AL: So with those risks as the backdrop, what do you think Canadians can expect in December, the next decision from the Bank of Canada?
JFP: Listen, our view is the Bank of Canada cuts the next few meetings by 25-basis points at a time. So, gradual. Now we say that and you know, for instance, the Bank of Canada stopping cutting rates at about 3% around the middle of next year, so a series of a few more cuts. The challenge to that, setting aside inflation issues and whether they’ve over-stimulated or under-stimulated or housing market rebounds, is you've got the US election in between now and the next meeting. Or now and the middle of next year as well, which has the potential to be pretty consequential in inflation dynamics. Right? For instance if former President Trump wins, you have a person who's campaigning on raising tariffs. Now, tariffs are inflationary. Inflationary for the Americans, inflationary for us if we retaliate, they create a lot of uncertainty. So, we might find ourselves in a world as early as early November, where we've got to reassess a little bit, the balance of risks going forward or think about price pressures. Wonder if in fact, we have to start thinking about tariffs in the United States or elsewhere. So that has a potential to have a pretty significant impact on how we think about where rates need to go and how central banks think about inflationary pressures. So, there is that bridge we've got to cross before we get to December and they feel comfortable about moving 25 basis points or more or less, depending on how the data come out.
AL: And I'm wondering, from this, from your perspective, what is the outlook for the economy in 2025 with some of those factors in mind? And did we learn anything new from the Bank of Canada's forecast or any commentary in its monetary policy report?
JFP: Yeah so I don't think we learn anything new, and that's comforting. It's comforting. You know, the concern, one of the concerns I think we had and others had is if they go by 50, are they accompanying that with some change in the perspective of are they informing us that they're seeing some additional weakness there, that is kind of escaping us and that wasn't the case. They cut by 50 largely said because inflation. They hadn't really changed their growth forecast. That's comforting. But as you think about next year, we are in the early stages of the rate cutting impacts, right? So rates have come down significantly so far this year. How the economy responds to that will be largely to 2025 and 2026 issues. So we would expect growth to pick up gradually as we go through next year and further into 2026. So you're almost certainly looking at a more positive environment next year than we've seen this year.

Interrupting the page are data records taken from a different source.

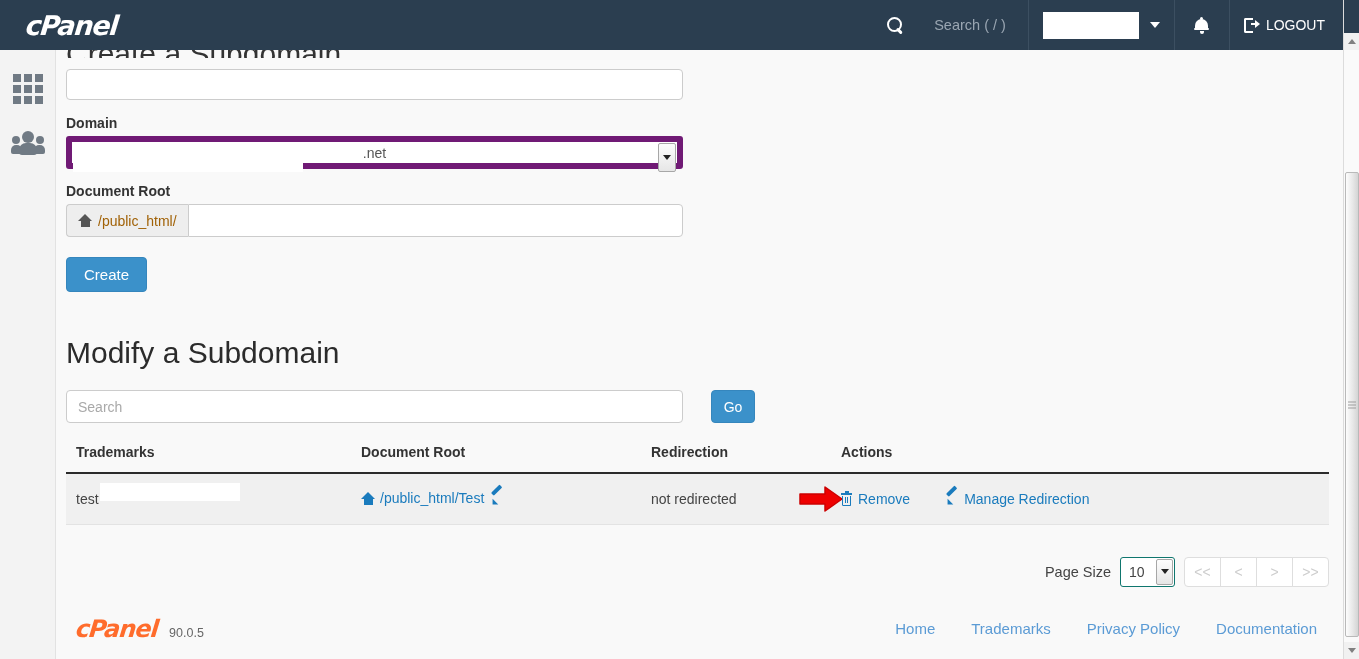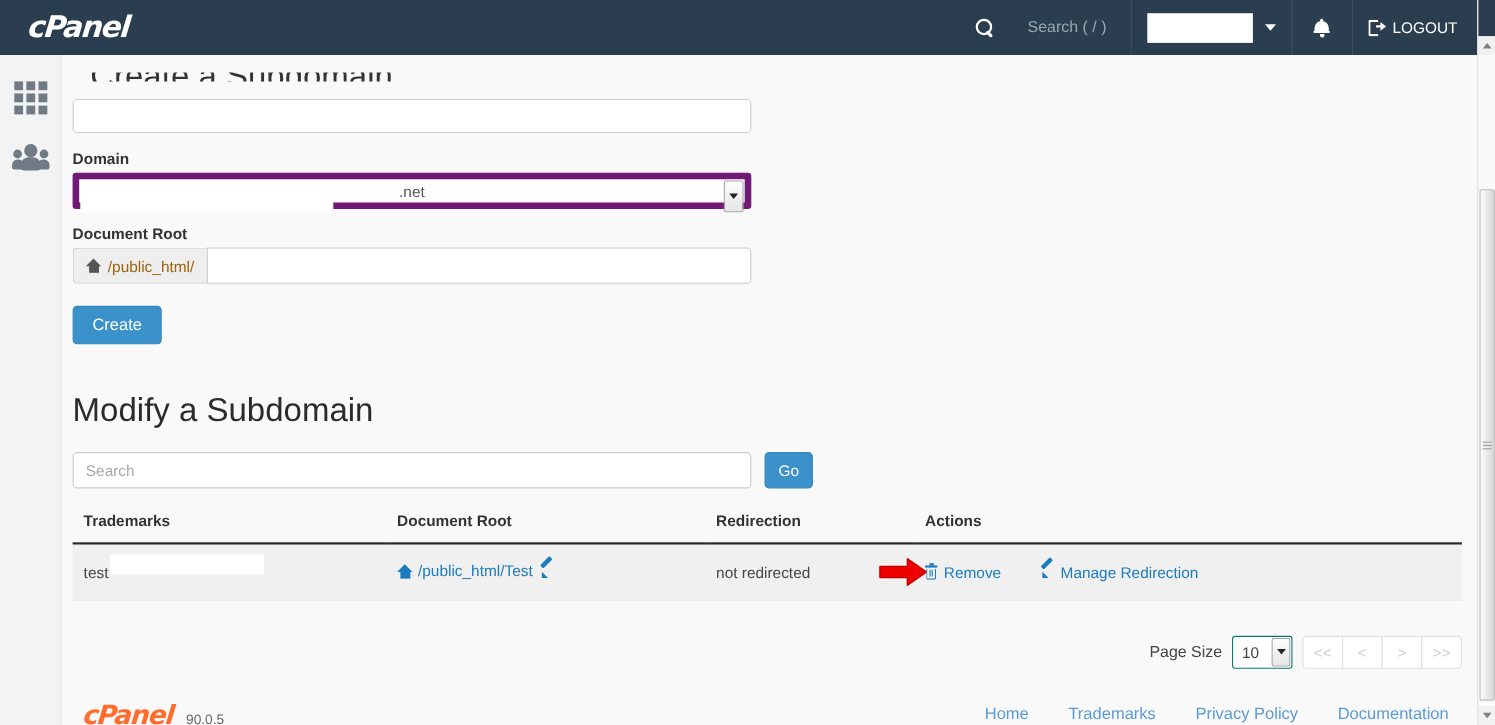--- a/index.html
+++ b/index.html
@@ -116,21 +116,21 @@
   .people-ico .b-r { position:absolute; right:0px; top:15px; width:11px; height:9px; background:#707a84; border-radius:5px 5px 2px 2px; }
 
   
   .content {
     position:absolute; left:56px; top:50px; width: 1287px; height: 609px;
     background:#f9f9f9; overflow:hidden;
   }
   .content-inner { padding: 0 0 0 10px; }
 
   .cut-heading {
-    margin: 16px; padding: 0 0 0 0; height: 8px; overflow:hidden;
+    margin: 0; padding: 0 0 0 0; height: 8px; overflow:hidden;
     font-size: 30px; color:#333; font-weight:400; line-height: 0.28em;
     white-space: nowrap;
   }
 
   .field-label {
     font-size: 14px; font-weight: bold; color: #333; margin: 0 0 5px 0;
   }
   .txt-input {
     width: 617px; height: 31px; border: 1px solid #cccccc; border-radius: 4px;
     background: #ffffff; font-size: 14px; color:#555; padding: 0 10px;
@@ -190,21 +190,21 @@
   .btn-go {
     background:#3b91ca; border:1px solid #3586bd; color:#ffffff;
     font-size:14px; border-radius:4px; width: 44px; height:33px; cursor:pointer;
     font-family:"Liberation Sans", sans-serif;
   }
 
   h2.section-title {
     font-size: 30px; font-weight: 400; color: #2b2b2b; margin: 0; line-height: 1;
   }
 
-  .search-row { display:flex; align-items:center; gap: 12px; }
+  .search-row { display:flex; align-items:center; gap: 28px; }
   .search-input {
     width: 617px; height: 33px; border:1px solid #cccccc; border-radius:4px;
     background:#ffffff; font-size:14px; padding: 0 11px; color:#555;
     font-family:"Liberation Sans", sans-serif;
   }
   .search-input::placeholder { color:#a9a9a9; }
 
   
   table.subdom {
     width: 1263px; border-collapse: collapse; table-layout: fixed;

So stronger growth, better employment outcomes, obviously, well-contained inflation and this would be true in Canada and it’d be true elsewhere in the world because other central banks are doing the same thing. So just a generally more positive economic environment in line with the typical cycle that we see with rates coming down, you know, combined with, you know, a reduction in uncertainty hopefully, and an increase in optimism with respect to the future prospects. Now that being said, there’s the U.S. election which will have a big impact on how we view those things. There will be a Canadian election at some point next year, which could impact how we think about the economy depending on platforms, depending on what is done pre-election by the Liberals. if they want to do something pre-election to, you know, solidify their chances of being re-elected or minimize their chances of losing. So there are uncertainties there. But generally speaking, you know, this is the time to start feeling a little bit better about the world. Rates are coming down, the expressed intent’s to lead to better and better economic outcomes next year in the year beyond that.
AL: So a lot of moving parts, a lot of different factors, but generally brighter economic path ahead.
JFP: We hope so. We hope so. And if it's not a bright economic path, then you would expect, we would expect rates to be much lower, or fall much more than to 3%.
AL: So before we wrap up here, what do you think are the three main takeaways for Canadians from the announcement?
JFP: Well, the first is, again, the governor is very clearly indicated that he will continue to cut interest rates. So that's not a surprise. But, you know, the more he says it, the more I think people need to believe that and plan around that. So that's clearly the case. The other is as we get greater certainty that rates come down – informed by the governor, in part – we have greater certainty that the economy will improve over the next year or so. So a better environment for Canadians to operate in. And that's, of course, occurring in an environment inflation is better controlled. So, you know, the price pressures that we've seen, the affordability challenges that we've seen coming from the price side of the economy will abate to some extent. And by ‘abate,’ I simply mean prices will rise by about 2% as opposed to falling. But that's a pretty good thing. So, I think we're on the right track. You know, the governor has talked about sticking the landing. It seems that we've, or they have achieved, or we collectively have achieved this kind of miraculous soft landing, which is, you know, rates have gone up just enough to slow inflation just enough for the economy to slow just enough without causing undue harm to both. And as we progress in time, we will have further and further evidence that we avoided a recession, hopefully, and that things aren't as bad as, you know, a lot of people fear that they are right now, feel that they are right now.
AL: I think that's a great place to leave it. Thank you, JF, once again for coming back on the show to break it all down for us.
JFP: Well, thank you. It's a pleasure.
AL: I’ve been speaking with Jean-François Perrault, the Chief Economist at Scotiabank.